(Beginning of Stored data)
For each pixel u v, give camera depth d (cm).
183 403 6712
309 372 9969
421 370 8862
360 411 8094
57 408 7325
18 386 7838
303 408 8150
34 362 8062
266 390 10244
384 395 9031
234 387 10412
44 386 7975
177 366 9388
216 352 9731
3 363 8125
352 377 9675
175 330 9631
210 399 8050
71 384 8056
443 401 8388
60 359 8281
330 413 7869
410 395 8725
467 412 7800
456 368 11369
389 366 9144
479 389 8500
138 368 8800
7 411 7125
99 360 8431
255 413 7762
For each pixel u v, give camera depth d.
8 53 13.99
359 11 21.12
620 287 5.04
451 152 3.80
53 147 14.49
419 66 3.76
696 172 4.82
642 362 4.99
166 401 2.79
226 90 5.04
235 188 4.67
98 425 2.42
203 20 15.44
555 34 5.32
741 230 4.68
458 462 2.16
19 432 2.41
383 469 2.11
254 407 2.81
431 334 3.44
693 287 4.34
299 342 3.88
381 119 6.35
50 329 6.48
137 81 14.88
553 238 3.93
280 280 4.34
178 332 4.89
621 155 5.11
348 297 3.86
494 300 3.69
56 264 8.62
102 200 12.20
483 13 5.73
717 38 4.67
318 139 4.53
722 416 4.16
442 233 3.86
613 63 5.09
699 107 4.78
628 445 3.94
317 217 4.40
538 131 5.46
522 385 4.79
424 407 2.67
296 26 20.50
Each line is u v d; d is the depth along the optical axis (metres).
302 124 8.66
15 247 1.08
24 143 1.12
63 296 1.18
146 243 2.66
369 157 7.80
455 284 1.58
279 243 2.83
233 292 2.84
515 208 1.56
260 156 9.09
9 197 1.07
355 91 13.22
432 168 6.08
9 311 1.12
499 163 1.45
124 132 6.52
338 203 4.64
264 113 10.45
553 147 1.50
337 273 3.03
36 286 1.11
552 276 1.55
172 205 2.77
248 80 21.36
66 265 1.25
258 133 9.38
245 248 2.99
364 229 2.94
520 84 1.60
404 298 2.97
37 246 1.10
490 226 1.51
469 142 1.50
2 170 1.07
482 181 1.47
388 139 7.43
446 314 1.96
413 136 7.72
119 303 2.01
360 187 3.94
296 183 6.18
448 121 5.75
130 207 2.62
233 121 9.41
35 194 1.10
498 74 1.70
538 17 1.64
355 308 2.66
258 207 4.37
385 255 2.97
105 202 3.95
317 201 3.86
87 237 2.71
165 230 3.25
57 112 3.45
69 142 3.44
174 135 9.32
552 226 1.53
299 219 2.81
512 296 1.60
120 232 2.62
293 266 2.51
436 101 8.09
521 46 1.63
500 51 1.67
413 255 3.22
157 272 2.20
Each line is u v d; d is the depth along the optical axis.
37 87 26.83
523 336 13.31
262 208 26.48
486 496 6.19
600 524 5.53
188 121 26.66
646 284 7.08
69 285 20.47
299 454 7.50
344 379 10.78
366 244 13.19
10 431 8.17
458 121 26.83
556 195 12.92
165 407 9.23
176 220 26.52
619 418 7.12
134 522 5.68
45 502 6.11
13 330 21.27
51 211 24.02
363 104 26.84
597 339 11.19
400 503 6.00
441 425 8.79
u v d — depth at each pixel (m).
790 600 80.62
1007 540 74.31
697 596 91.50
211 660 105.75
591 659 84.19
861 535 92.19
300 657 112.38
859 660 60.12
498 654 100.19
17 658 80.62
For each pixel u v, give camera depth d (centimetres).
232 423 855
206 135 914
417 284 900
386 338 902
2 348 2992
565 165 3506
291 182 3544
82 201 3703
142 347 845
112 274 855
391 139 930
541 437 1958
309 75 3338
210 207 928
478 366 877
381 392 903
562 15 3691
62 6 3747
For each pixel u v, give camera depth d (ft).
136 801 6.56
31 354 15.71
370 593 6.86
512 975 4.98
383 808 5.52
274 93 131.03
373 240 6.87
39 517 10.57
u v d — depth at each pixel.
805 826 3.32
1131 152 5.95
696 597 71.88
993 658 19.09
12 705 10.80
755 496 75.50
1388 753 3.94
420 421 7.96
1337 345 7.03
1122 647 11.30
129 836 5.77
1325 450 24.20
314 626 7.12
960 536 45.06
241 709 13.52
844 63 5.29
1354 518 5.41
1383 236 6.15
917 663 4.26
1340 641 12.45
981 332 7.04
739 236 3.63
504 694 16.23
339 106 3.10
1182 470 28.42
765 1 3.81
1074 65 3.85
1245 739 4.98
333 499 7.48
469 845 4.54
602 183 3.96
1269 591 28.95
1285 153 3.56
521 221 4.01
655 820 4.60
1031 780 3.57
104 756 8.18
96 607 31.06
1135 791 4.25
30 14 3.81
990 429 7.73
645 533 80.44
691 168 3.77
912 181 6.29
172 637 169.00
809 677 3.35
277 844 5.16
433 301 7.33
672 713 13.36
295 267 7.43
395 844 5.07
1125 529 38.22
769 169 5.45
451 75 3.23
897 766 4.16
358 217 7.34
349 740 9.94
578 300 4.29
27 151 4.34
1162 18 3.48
(End of Stored data)
→ Work item: Give back the material above in full, exactly as it reads.

→ Output for this exercise:
For each pixel u v, give camera depth d (cm).
183 403 6712
309 372 9969
421 370 8862
360 411 8094
57 408 7325
18 386 7838
303 408 8150
34 362 8062
266 390 10244
384 395 9031
234 387 10412
44 386 7975
177 366 9388
216 352 9731
3 363 8125
352 377 9675
175 330 9631
210 399 8050
71 384 8056
443 401 8388
60 359 8281
330 413 7869
410 395 8725
467 412 7800
456 368 11369
389 366 9144
479 389 8500
138 368 8800
7 411 7125
99 360 8431
255 413 7762
For each pixel u v, give camera depth d.
8 53 13.99
359 11 21.12
620 287 5.04
451 152 3.80
53 147 14.49
419 66 3.76
696 172 4.82
642 362 4.99
166 401 2.79
226 90 5.04
235 188 4.67
98 425 2.42
203 20 15.44
555 34 5.32
741 230 4.68
458 462 2.16
19 432 2.41
383 469 2.11
254 407 2.81
431 334 3.44
693 287 4.34
299 342 3.88
381 119 6.35
50 329 6.48
137 81 14.88
553 238 3.93
280 280 4.34
178 332 4.89
621 155 5.11
348 297 3.86
494 300 3.69
56 264 8.62
102 200 12.20
483 13 5.73
717 38 4.67
318 139 4.53
722 416 4.16
442 233 3.86
613 63 5.09
699 107 4.78
628 445 3.94
317 217 4.40
538 131 5.46
522 385 4.79
424 407 2.67
296 26 20.50
Each line is u v d; d is the depth along the optical axis (metres).
302 124 8.66
15 247 1.08
24 143 1.12
63 296 1.18
146 243 2.66
369 157 7.80
455 284 1.58
279 243 2.83
233 292 2.84
515 208 1.56
260 156 9.09
9 197 1.07
355 91 13.22
432 168 6.08
9 311 1.12
499 163 1.45
124 132 6.52
338 203 4.64
264 113 10.45
553 147 1.50
337 273 3.03
36 286 1.11
552 276 1.55
172 205 2.77
248 80 21.36
66 265 1.25
258 133 9.38
245 248 2.99
364 229 2.94
520 84 1.60
404 298 2.97
37 246 1.10
490 226 1.51
469 142 1.50
2 170 1.07
482 181 1.47
388 139 7.43
446 314 1.96
413 136 7.72
119 303 2.01
360 187 3.94
296 183 6.18
448 121 5.75
130 207 2.62
233 121 9.41
35 194 1.10
498 74 1.70
538 17 1.64
355 308 2.66
258 207 4.37
385 255 2.97
105 202 3.95
317 201 3.86
87 237 2.71
165 230 3.25
57 112 3.45
69 142 3.44
174 135 9.32
552 226 1.53
299 219 2.81
512 296 1.60
120 232 2.62
293 266 2.51
436 101 8.09
521 46 1.63
500 51 1.67
413 255 3.22
157 272 2.20
Each line is u v d; d is the depth along the optical axis.
37 87 26.83
523 336 13.31
262 208 26.48
486 496 6.19
600 524 5.53
188 121 26.66
646 284 7.08
69 285 20.47
299 454 7.50
344 379 10.78
366 244 13.19
10 431 8.17
458 121 26.83
556 195 12.92
165 407 9.23
176 220 26.52
619 418 7.12
134 522 5.68
45 502 6.11
13 330 21.27
51 211 24.02
363 104 26.84
597 339 11.19
400 503 6.00
441 425 8.79
u v d — depth at each pixel (m).
790 600 80.62
1007 540 74.31
697 596 91.50
211 660 105.75
591 659 84.19
861 535 92.19
300 657 112.38
859 660 60.12
498 654 100.19
17 658 80.62
For each pixel u v, give camera depth d (centimetres).
232 423 855
206 135 914
417 284 900
386 338 902
2 348 2992
565 165 3506
291 182 3544
82 201 3703
142 347 845
112 274 855
391 139 930
541 437 1958
309 75 3338
210 207 928
478 366 877
381 392 903
562 15 3691
62 6 3747
For each pixel u v, give camera depth d (ft).
136 801 6.56
31 354 15.71
370 593 6.86
512 975 4.98
383 808 5.52
274 93 131.03
373 240 6.87
39 517 10.57
u v d — depth at each pixel.
805 826 3.32
1131 152 5.95
696 597 71.88
993 658 19.09
12 705 10.80
755 496 75.50
1388 753 3.94
420 421 7.96
1337 345 7.03
1122 647 11.30
129 836 5.77
1325 450 24.20
314 626 7.12
960 536 45.06
241 709 13.52
844 63 5.29
1354 518 5.41
1383 236 6.15
917 663 4.26
1340 641 12.45
981 332 7.04
739 236 3.63
504 694 16.23
339 106 3.10
1182 470 28.42
765 1 3.81
1074 65 3.85
1245 739 4.98
333 499 7.48
469 845 4.54
602 183 3.96
1269 591 28.95
1285 153 3.56
521 221 4.01
655 820 4.60
1031 780 3.57
104 756 8.18
96 607 31.06
1135 791 4.25
30 14 3.81
990 429 7.73
645 533 80.44
691 168 3.77
912 181 6.29
172 637 169.00
809 677 3.35
277 844 5.16
433 301 7.33
672 713 13.36
295 267 7.43
395 844 5.07
1125 529 38.22
769 169 5.45
451 75 3.23
897 766 4.16
358 217 7.34
349 740 9.94
578 300 4.29
27 151 4.34
1162 18 3.48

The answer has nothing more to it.